For the tracking stage, the system adapts a Generalized Labeled Multi-Bernoulli (GLMB) filter—a powerful tool for tracking multiple objects when their number is unknown and varies over time. This is applied to pitch 'targets,' using a novel state transition model based on the Ornstein-Uhlenbeck process to smooth pitch contours and a measurement-driven model to handle new speakers entering the scene. The result is a system that can maintain the identity of individual speakers and their pitch trajectories even as they are intermittently obscured by noise or other talkers.

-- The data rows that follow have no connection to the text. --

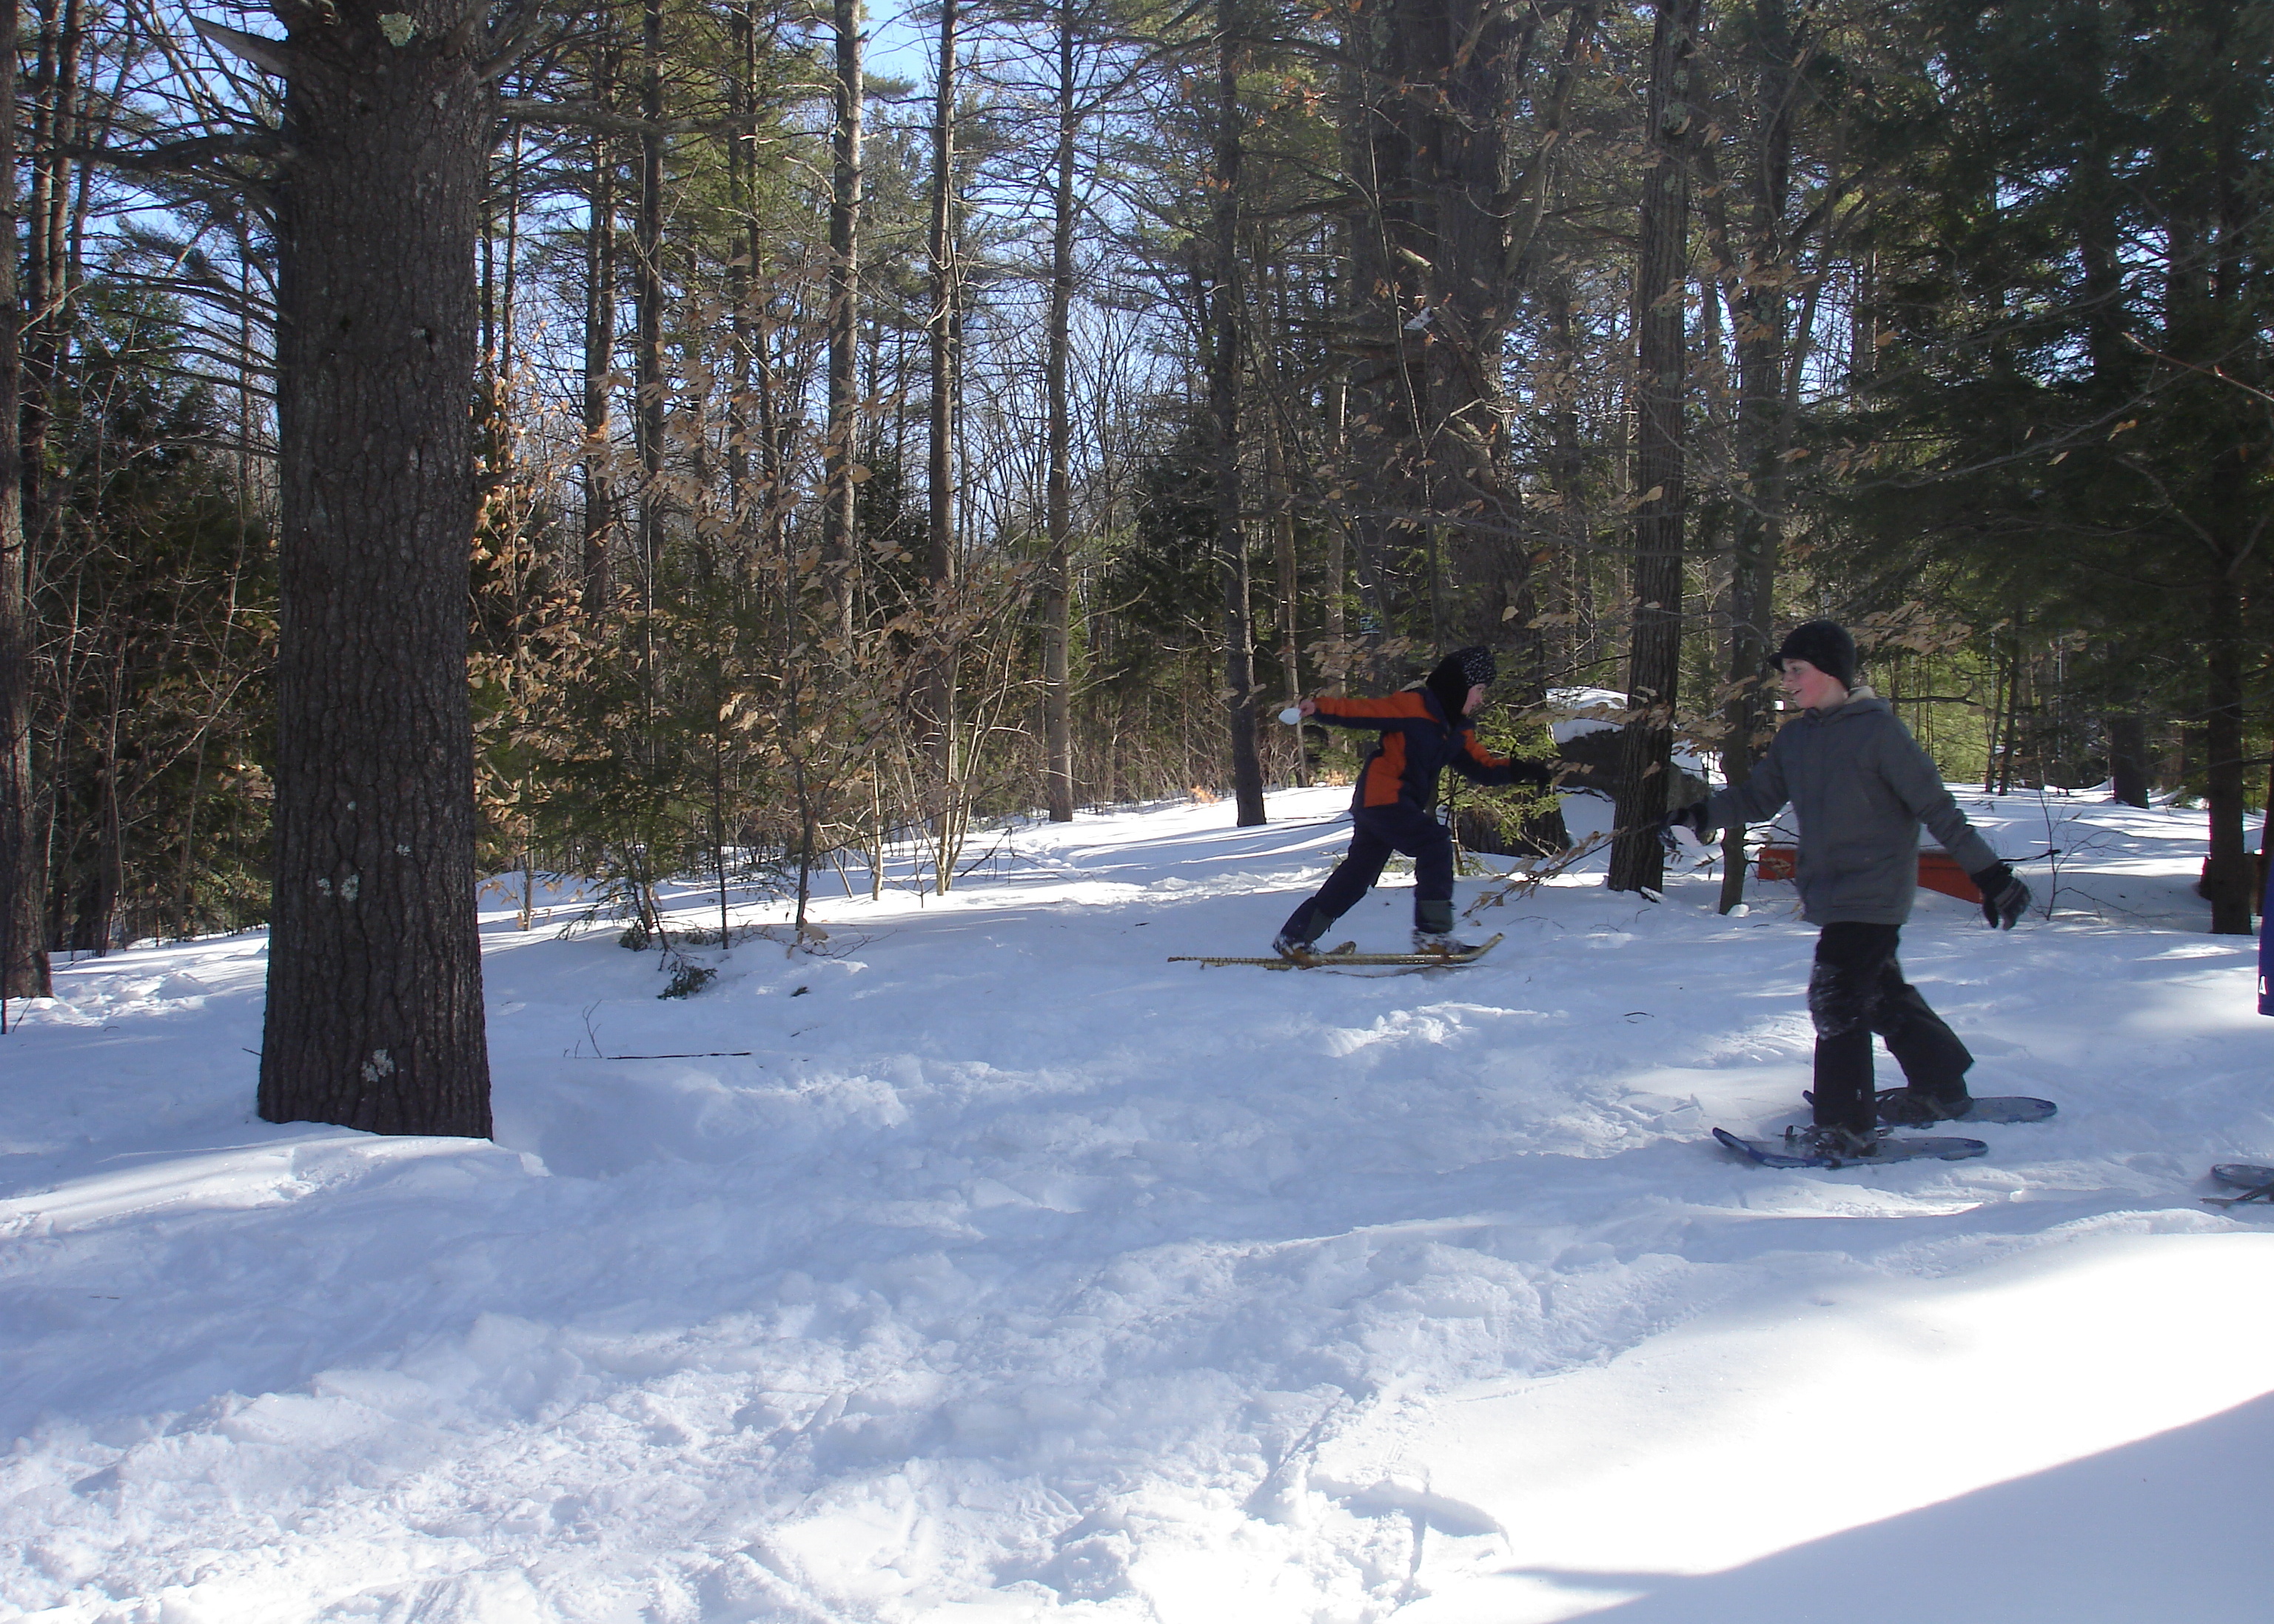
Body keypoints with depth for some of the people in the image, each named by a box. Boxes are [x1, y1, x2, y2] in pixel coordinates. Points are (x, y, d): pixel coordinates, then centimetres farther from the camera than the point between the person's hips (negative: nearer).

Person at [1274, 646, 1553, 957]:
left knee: (1357, 874, 13)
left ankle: (1294, 937, 20)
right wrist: (1321, 709, -31)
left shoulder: (1458, 728, 15)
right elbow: (1364, 711, -17)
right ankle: (1433, 934, -15)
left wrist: (1518, 771, 1)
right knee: (1435, 846, -18)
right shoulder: (1414, 705, -12)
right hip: (1382, 798, -10)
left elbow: (1480, 765, 16)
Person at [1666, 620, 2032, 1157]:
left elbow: (1936, 805, -12)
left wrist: (1988, 872, -11)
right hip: (1829, 892, 8)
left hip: (1873, 891, -8)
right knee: (1883, 995, 18)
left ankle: (1847, 1126, -5)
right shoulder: (1794, 739, 7)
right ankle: (1941, 1089, 35)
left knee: (1837, 997, -12)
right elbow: (1758, 796, 12)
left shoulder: (1877, 730, -13)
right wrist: (1703, 815, -5)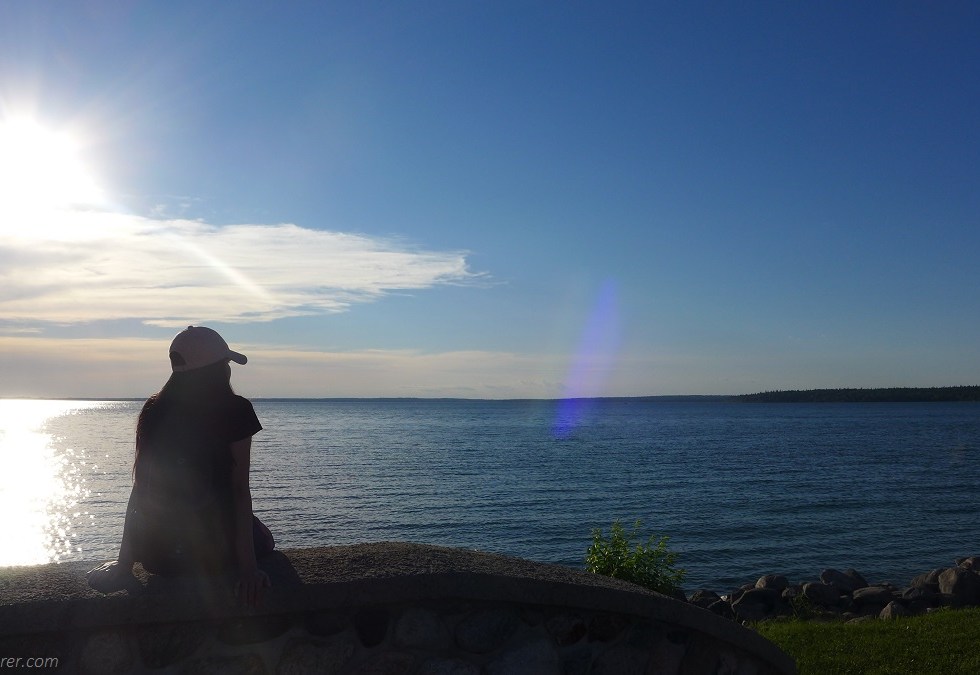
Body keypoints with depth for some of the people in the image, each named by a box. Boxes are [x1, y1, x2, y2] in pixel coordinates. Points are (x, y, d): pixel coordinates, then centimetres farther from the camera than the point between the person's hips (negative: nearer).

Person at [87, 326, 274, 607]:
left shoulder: (154, 412, 1)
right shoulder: (235, 411, -10)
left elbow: (139, 488, 3)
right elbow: (239, 490, -12)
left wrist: (124, 563, 9)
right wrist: (248, 567, -11)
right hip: (217, 550, -4)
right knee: (262, 539, 30)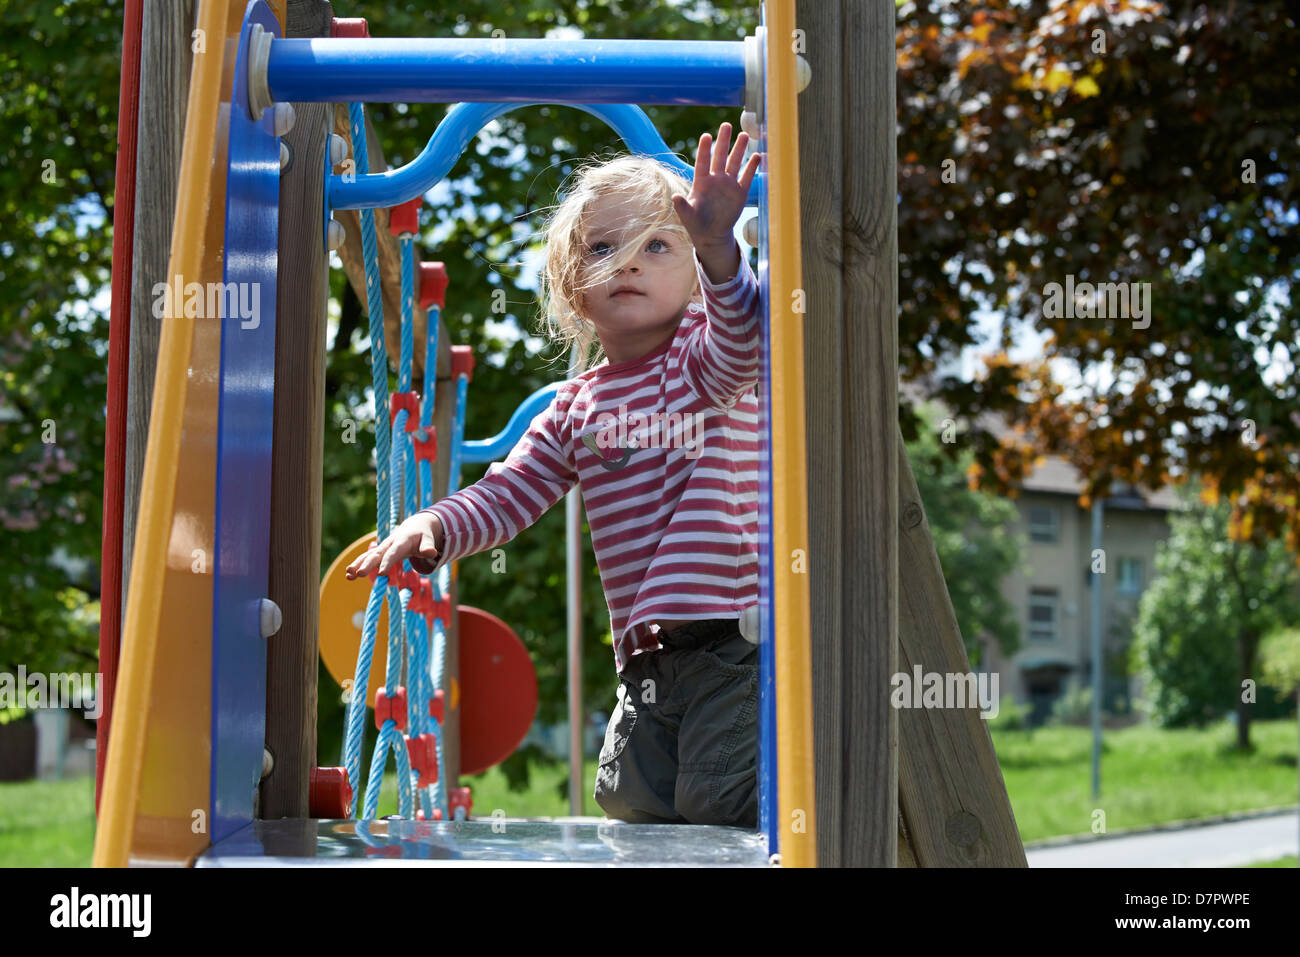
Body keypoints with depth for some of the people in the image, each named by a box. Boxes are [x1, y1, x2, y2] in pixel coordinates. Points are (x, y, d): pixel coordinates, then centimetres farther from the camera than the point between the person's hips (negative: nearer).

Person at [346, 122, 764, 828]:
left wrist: (718, 248, -45)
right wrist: (431, 529, -9)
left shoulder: (704, 356, -2)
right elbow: (505, 496, 12)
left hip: (736, 638, -6)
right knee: (631, 807, 10)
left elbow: (740, 339, -26)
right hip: (646, 660, 7)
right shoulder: (573, 411, 15)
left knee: (721, 806, -16)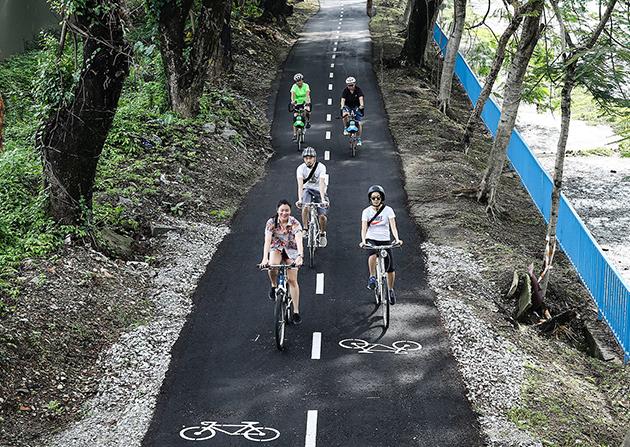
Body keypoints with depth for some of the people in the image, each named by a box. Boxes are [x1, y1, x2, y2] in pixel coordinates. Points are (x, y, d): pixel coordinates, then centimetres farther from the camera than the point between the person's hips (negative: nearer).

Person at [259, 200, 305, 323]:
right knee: (272, 266, -33)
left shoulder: (295, 223, -22)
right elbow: (267, 240, -30)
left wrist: (300, 256, -53)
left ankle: (296, 312, -1)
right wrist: (265, 258, -45)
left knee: (292, 280, -8)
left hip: (291, 250, 0)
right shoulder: (271, 223, -20)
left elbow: (299, 240, -35)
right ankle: (274, 286, -1)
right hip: (276, 249, 0)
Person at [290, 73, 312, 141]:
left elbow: (307, 94, -27)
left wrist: (307, 100, -46)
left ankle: (308, 121, -6)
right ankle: (295, 134, -5)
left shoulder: (306, 86, -12)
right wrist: (292, 101, -46)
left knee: (306, 110, -35)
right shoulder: (294, 86, -10)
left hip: (305, 102, -1)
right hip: (297, 103, 1)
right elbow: (293, 94, -26)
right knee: (295, 118, -10)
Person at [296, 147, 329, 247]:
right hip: (307, 190, 1)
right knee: (305, 207, -29)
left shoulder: (321, 167, -20)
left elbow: (321, 184, -30)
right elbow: (300, 185, -27)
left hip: (319, 191, -1)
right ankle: (305, 229, -10)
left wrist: (323, 199, -41)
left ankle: (322, 233, 16)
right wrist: (299, 199, -41)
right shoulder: (301, 168, -16)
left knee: (322, 216, -12)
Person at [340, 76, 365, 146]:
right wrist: (342, 107, -44)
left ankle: (359, 139, 6)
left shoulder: (358, 90, -15)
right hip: (347, 107, 0)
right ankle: (345, 128, -12)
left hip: (357, 107, 0)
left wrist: (361, 105, -48)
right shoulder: (345, 91, -13)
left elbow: (361, 98, -29)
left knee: (359, 123, -9)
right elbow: (343, 99, -24)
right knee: (345, 115, -35)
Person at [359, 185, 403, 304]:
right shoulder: (367, 211, -3)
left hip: (385, 241, 1)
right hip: (371, 240, -1)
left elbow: (393, 226, -14)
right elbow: (364, 228, -13)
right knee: (373, 253, -37)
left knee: (390, 269, -4)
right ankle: (372, 277, -18)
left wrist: (397, 239, -31)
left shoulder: (388, 210, -4)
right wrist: (363, 241, -31)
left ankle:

Experimental results show the proposed method outperforms several state-of-the-art pitch estimation techniques across various types of additive noise. Crucially, it also maintains robustness in real-world recordings from a reverberant room, a common failure point for many audio processing algorithms. This combination of auditory-inspired front-end processing with advanced Bayesian tracking logic represents a significant step forward for computational audio scene analysis.

Key Points
  • Uses a novel subband encoding front-end, dynamically configured via a new 'frequency coverage metric' instead of fixed parameters.
  • Adapts a Generalized Labeled Multi-Bernoulli (GLMB) filter—a multi-target tracker from radar—to track pitch 'targets' and maintain speaker identity.
  • Demonstrated superior accuracy over existing methods in tests with additive noise and real recordings in reverberant rooms.

Why It Matters

Enables more reliable voice AI, speaker diarization, and hearing aids in noisy, real-world environments like crowded rooms.